### SOURCE PASSAGE
⟨

# Stands for my Speedlights, any recommendation?



## ifi (Jun 18, 2010)

I'm looking for some inexpensive stands for my speedlights. I do not have a budget but just don't want to spend a lot as I won't be using them very often.

Thanks!


----------



## usayit (Jun 18, 2010)

I have lumopro air-cushioned stands from MPEX.com.   I'm don't use them heavily either but they work...

http://www.thephotoforum.com/forum/...131896-new-toys-arrived-stands-umbrellas.html


----------



## Big Mike (Jun 18, 2010)

Speedlights don't weigh very much, so it's not a matter of how much weight the stand can hold...but it's more a factor of what your uses are and what is convenient for you.  
If you are using it for on-location work, you might not want a really heavy stand and might prefer one that is lighter and easier to carry.  In a studio, you might want very sturdy, so that it can hold anything you might put on it.  Or on the other hand, you might not have a lot of space, so you would want one with a small foot print (at the cost of being less sturdy).  
Maybe you want one that is really high, or maybe not.  Maybe you want on with more sections, so that it collapse down smaller for easy transport.  

Or maybe you just want something cheap?

Lightstands


Also, to mount a speedlight, you will need some sort of adapter.  The Canon 580EX comes with a 'foot' that will hold the flash and has 1/4" thread on the bottom, which make it easy to mount to a tripod or light stand (with 1/4" stud).  
Another popular method is with an umbrella adapter.  Impact | Umbrella Bracket | 3117 | B&H Photo Video


----------



## myfotoguy (Jun 18, 2010)

I'm eventually getting one or two of these to supplement/replace what I have: LumoPro LP604 5-Section 6ft Stand It's a good price for a portable 5 section. I figure if I am going the strobist route that portability is a plus.


----------



## Christie Photo (Jun 18, 2010)

myfotoguy said:


> I'm eventually getting one or two of these to supplement/replace what I have: LumoPro LP604 5-Section 6ft Stand...

⟩

### WORK ORDER 1
In the thread on speedlight stands, what thread size is on the bottom of the foot that comes with the Canon 580EX?
### WORK ORDER 2
Print the part of the thread on speedlight stands from "I have lumopro" to "being less sturdy).".
The records that come next are separate material, not connected to the thread.

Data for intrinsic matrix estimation
⟨

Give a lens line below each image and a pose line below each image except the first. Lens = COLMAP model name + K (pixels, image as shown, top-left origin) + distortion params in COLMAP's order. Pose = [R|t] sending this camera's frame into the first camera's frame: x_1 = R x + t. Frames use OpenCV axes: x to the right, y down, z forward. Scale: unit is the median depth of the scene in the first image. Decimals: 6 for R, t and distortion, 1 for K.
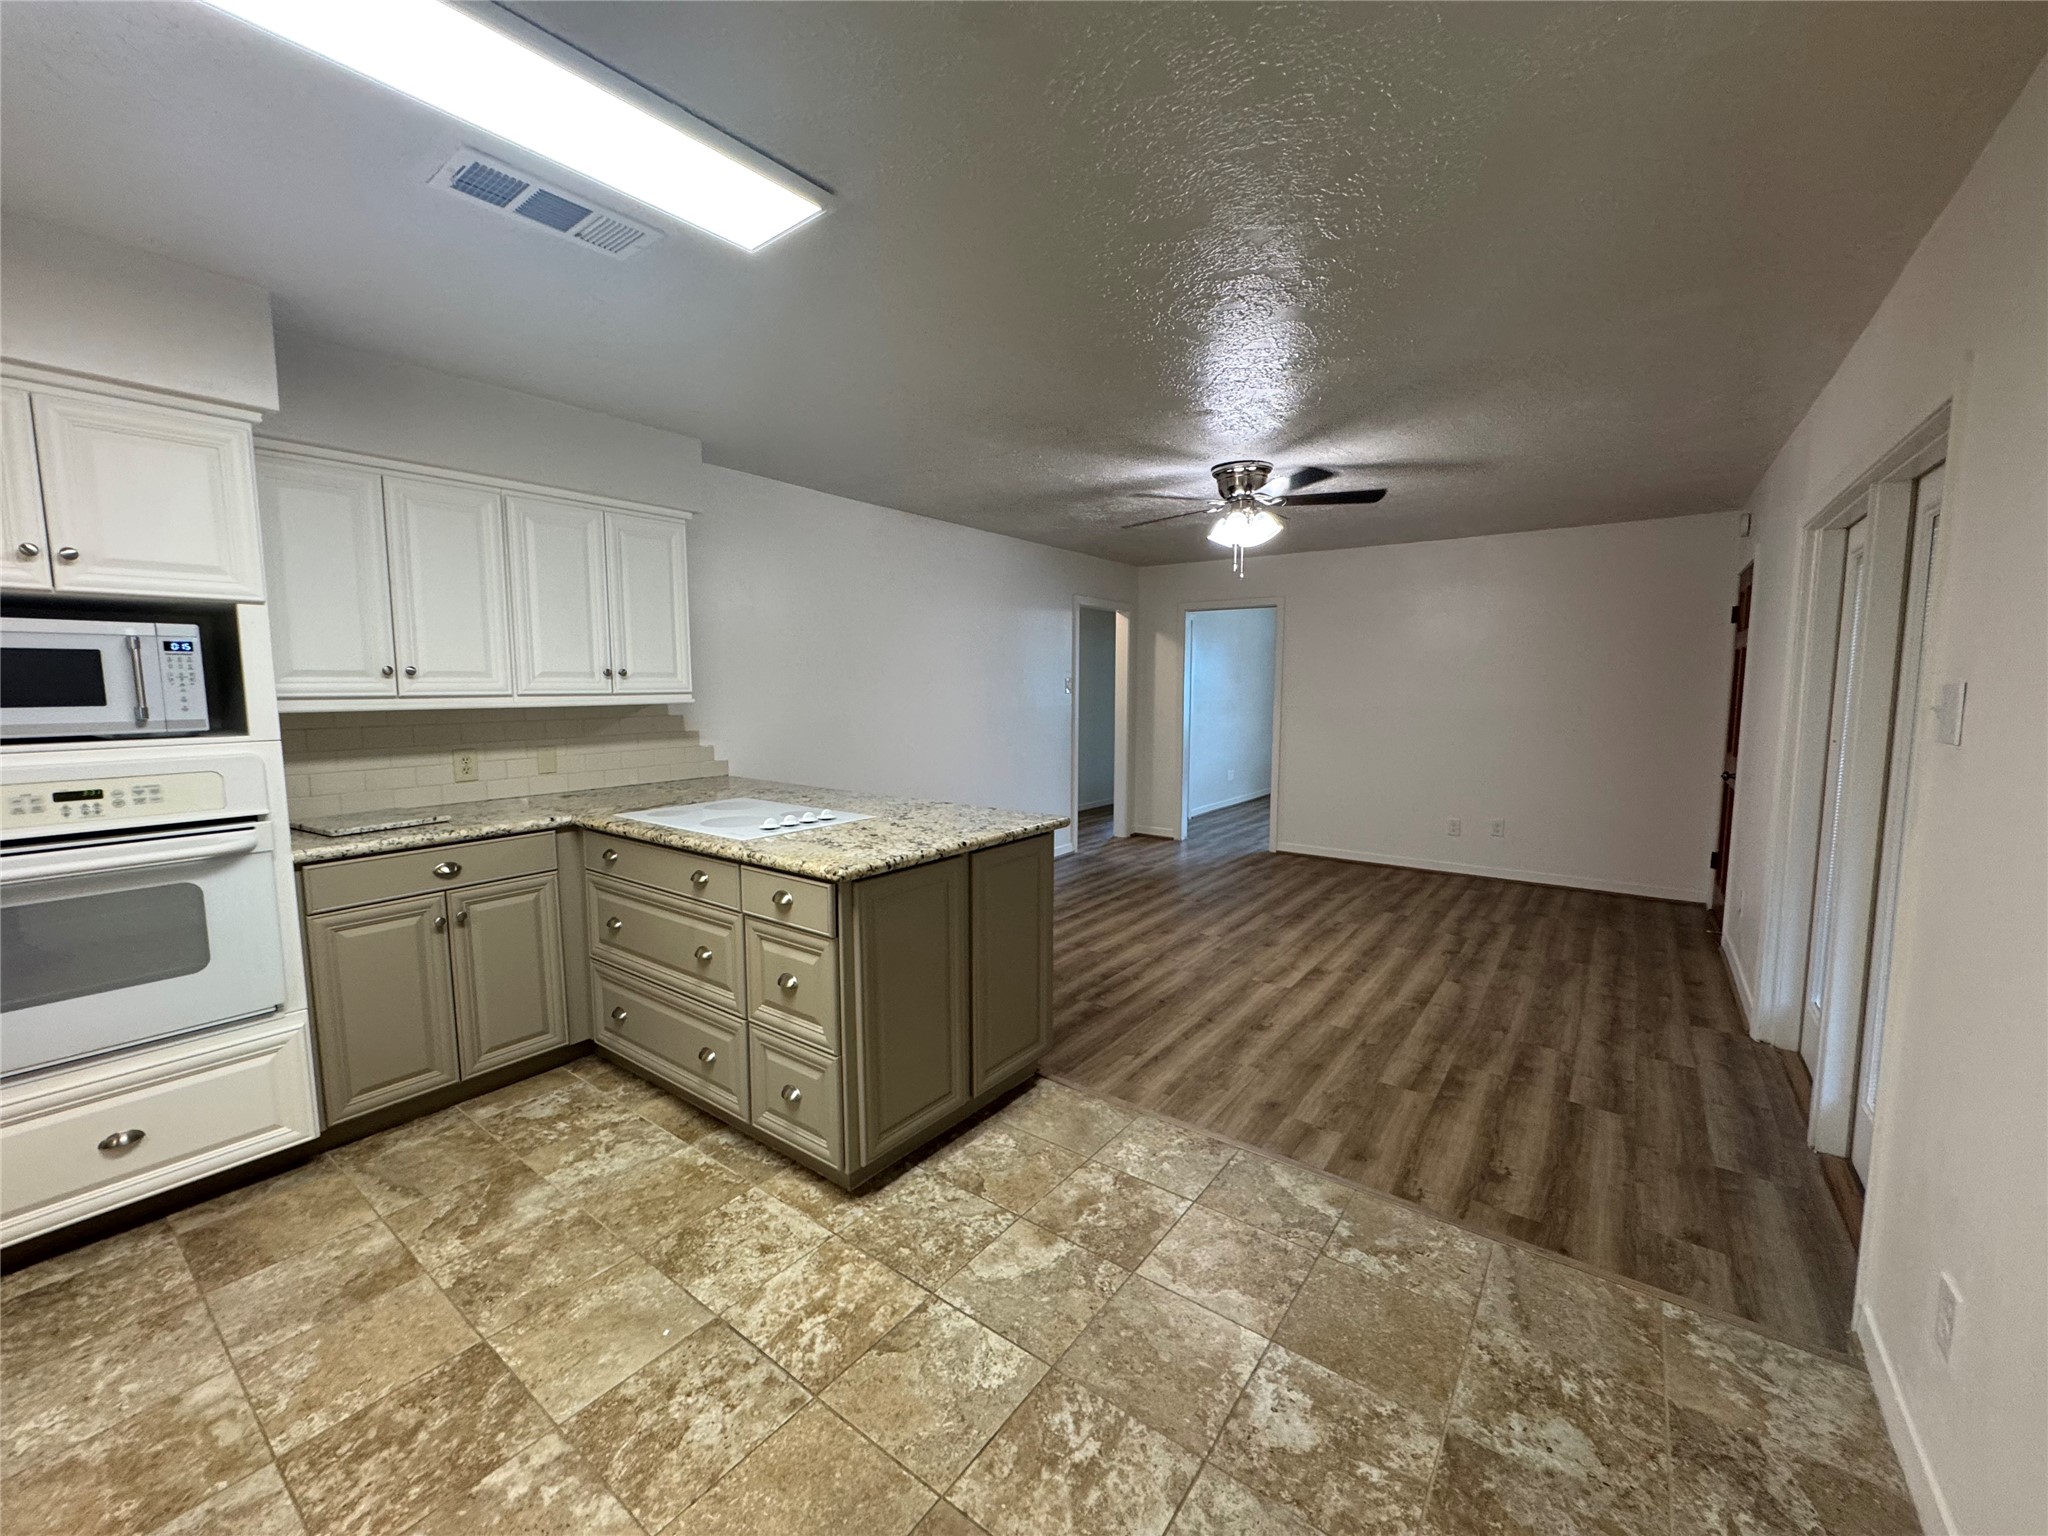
lens RADIAL K [[815.1, 0, 1023.0], [0, 815.1, 767.0], [0, 0, 1]] dist [-0.002749, 0.000245]
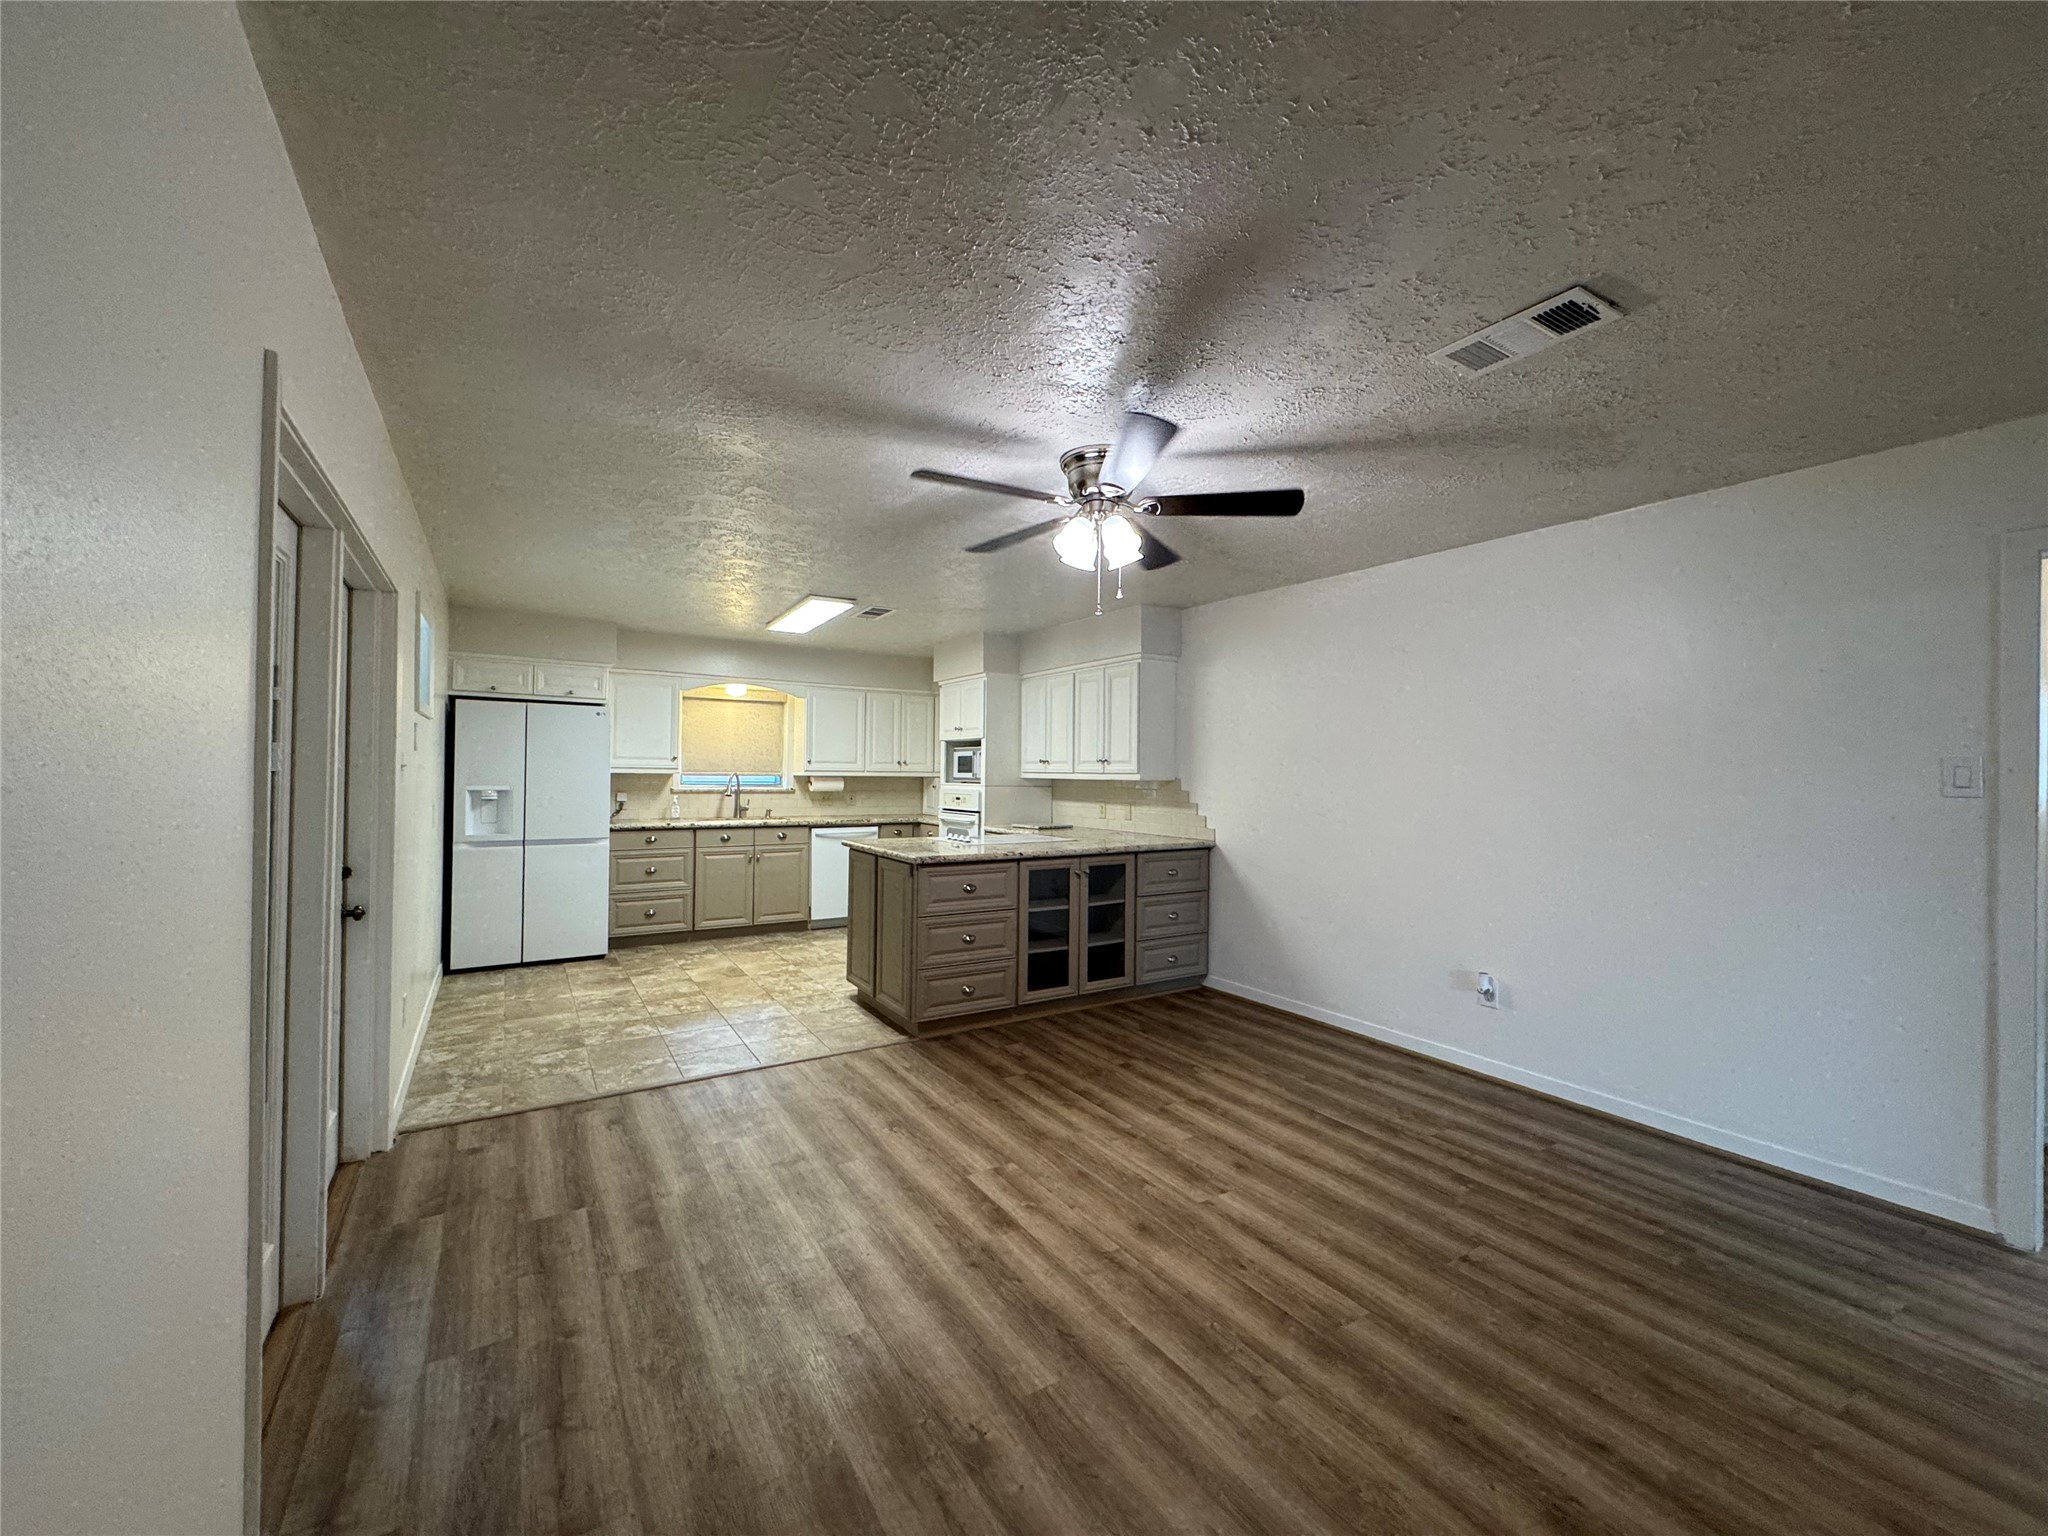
lens RADIAL K [[815.1, 0, 1023.0], [0, 815.1, 767.0], [0, 0, 1]] dist [-0.002749, 0.000245]
pose [[-0.360303, -0.010127, -0.932780, 1.666042], [-0.109197, 0.993524, 0.031393, -0.201094], [0.926422, 0.113168, -0.359075, 2.128175]]
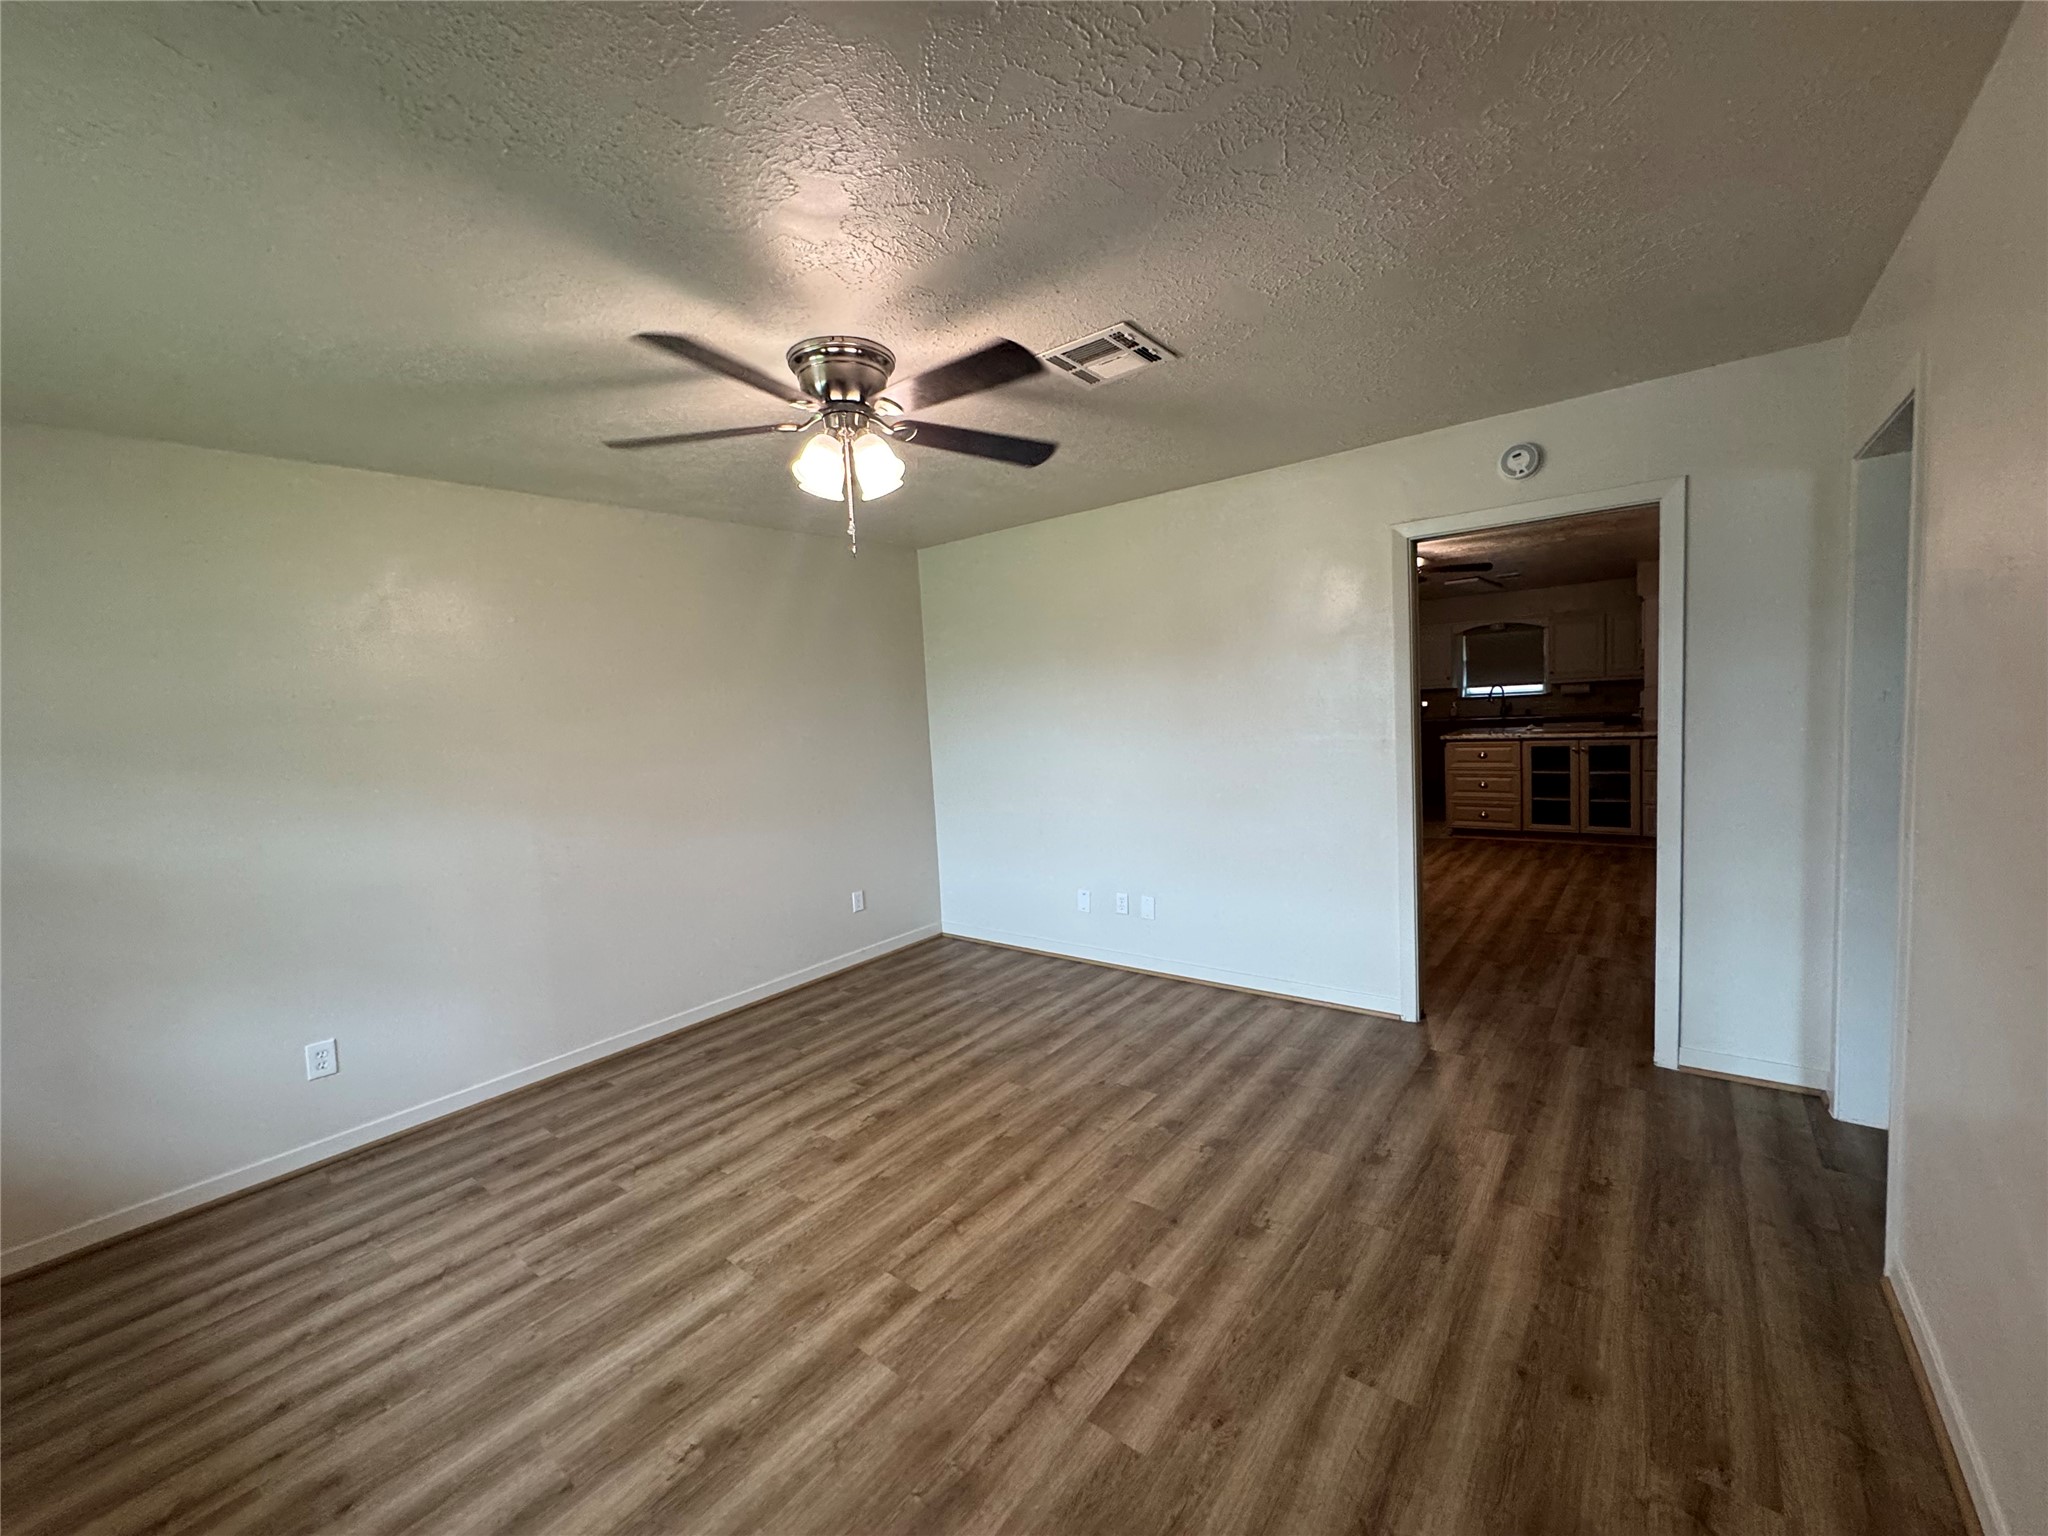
lens RADIAL K [[820.6, 0, 1021.9], [0, 820.6, 768.3], [0, 0, 1]] dist [-0.001856, -0.000528]
pose [[-0.997688, 0.057009, 0.036984, 1.641726], [0.062907, 0.980654, 0.185367, -0.515057], [-0.025701, 0.187265, -0.981973, 4.594845]]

⟩

### EXERCISE RESPONSE 1
It has a 1/4" thread.

### EXERCISE RESPONSE 2
I have lumopro air-cushioned stands from MPEX.com.   I'm don't use them heavily either but they work...

http://www.thephotoforum.com/forum/...131896-new-toys-arrived-stands-umbrellas.html


----------



## Big Mike (Jun 18, 2010)

Speedlights don't weigh very much, so it's not a matter of how much weight the stand can hold...but it's more a factor of what your uses are and what is convenient for you.  
If you are using it for on-location work, you might not want a really heavy stand and might prefer one that is lighter and easier to carry.  In a studio, you might want very sturdy, so that it can hold anything you might put on it.  Or on the other hand, you might not have a lot of space, so you would want one with a small foot print (at the cost of being less sturdy).